On veille, par exemple, à présenter l'adoption à un enfant dont les parents ont été déchus de leurs droits comme un "plus", un supplément de maternité et de paternité autrefois défaillantes. Un enfant adopté par deux hommes pourra certes se dire qu'on lui a donné un "plus" côté père. Mais on l'aura trompé dans le droit qu'il avait de pouvoir un jour appeler une femme "Maman".
Toutefois, si un enfant a comme unique parent naturel (connu ou vivant) une personne devenue homosexuelle et qui vit en couple, il faudrait vérifier quelles sont les possibilités testamentaires actuelles d'un(e) célibataire d'influer sur le conseil de famille, en cas de décès, afin de confier l'enfant à la personne avec laquelle il avait déjà un maximum de liens affectifs et qui pourrait être l'ancien(ne) ami(e) homosexuel(le) du ou de la défunte. Une adoption par le conjoint homosexuel survivant ne viendrait pas alors se substituer à une filiation d'un autre sexe, mais bien à celle du parent disparu.
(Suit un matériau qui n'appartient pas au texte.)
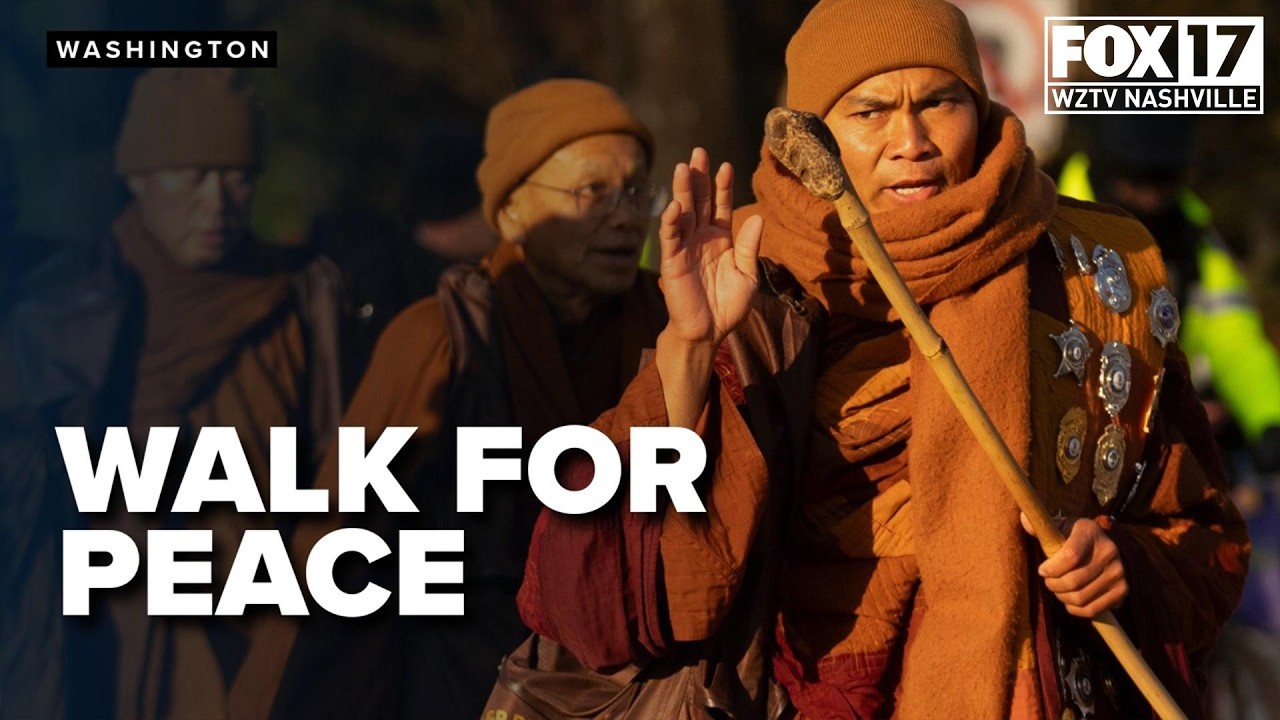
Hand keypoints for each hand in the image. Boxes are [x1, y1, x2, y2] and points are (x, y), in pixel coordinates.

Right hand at [657, 147, 762, 349]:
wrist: (709, 332)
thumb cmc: (728, 306)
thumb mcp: (748, 275)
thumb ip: (750, 247)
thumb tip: (757, 216)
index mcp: (720, 238)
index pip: (720, 206)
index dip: (722, 186)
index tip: (726, 165)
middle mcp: (701, 237)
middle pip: (699, 201)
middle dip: (699, 177)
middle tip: (698, 152)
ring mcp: (685, 247)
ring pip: (683, 213)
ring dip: (682, 191)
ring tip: (683, 168)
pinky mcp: (672, 262)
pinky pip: (670, 238)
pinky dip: (670, 222)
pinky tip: (674, 205)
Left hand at [1021, 513, 1127, 618]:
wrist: (1101, 548)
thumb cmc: (1071, 538)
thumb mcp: (1058, 527)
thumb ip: (1040, 526)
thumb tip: (1024, 519)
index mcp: (1090, 531)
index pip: (1070, 556)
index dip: (1052, 568)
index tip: (1042, 570)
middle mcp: (1109, 551)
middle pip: (1073, 581)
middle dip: (1053, 585)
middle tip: (1048, 581)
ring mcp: (1118, 572)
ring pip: (1080, 597)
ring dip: (1062, 597)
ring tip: (1058, 589)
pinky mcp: (1123, 589)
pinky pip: (1092, 609)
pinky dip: (1075, 609)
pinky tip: (1069, 601)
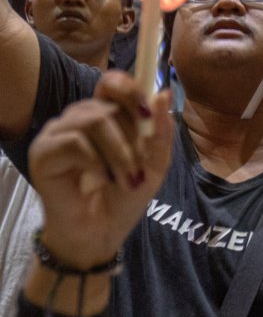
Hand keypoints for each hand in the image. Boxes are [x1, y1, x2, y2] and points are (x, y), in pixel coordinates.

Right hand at [28, 72, 172, 270]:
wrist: (100, 233)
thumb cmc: (124, 197)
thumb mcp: (154, 165)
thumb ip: (161, 132)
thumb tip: (164, 93)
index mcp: (103, 116)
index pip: (111, 83)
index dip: (130, 89)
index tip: (147, 111)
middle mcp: (77, 119)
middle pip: (109, 105)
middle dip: (134, 138)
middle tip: (138, 169)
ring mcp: (57, 134)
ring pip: (95, 120)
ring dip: (120, 153)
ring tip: (126, 180)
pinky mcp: (43, 153)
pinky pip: (76, 142)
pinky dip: (97, 163)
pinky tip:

En conclusion, si l'on en reste à ces seuls cinq points - qui ne font même pas appel à la morale, mais seulement au droit et à la justice - toute légalisation de l'adoption par des parents homosexuels mettrait l'État en situation d'user de son pouvoir législatif en contradiction avec les termes d'une justice définie par les Nations-unies pour les enfants du monde entier.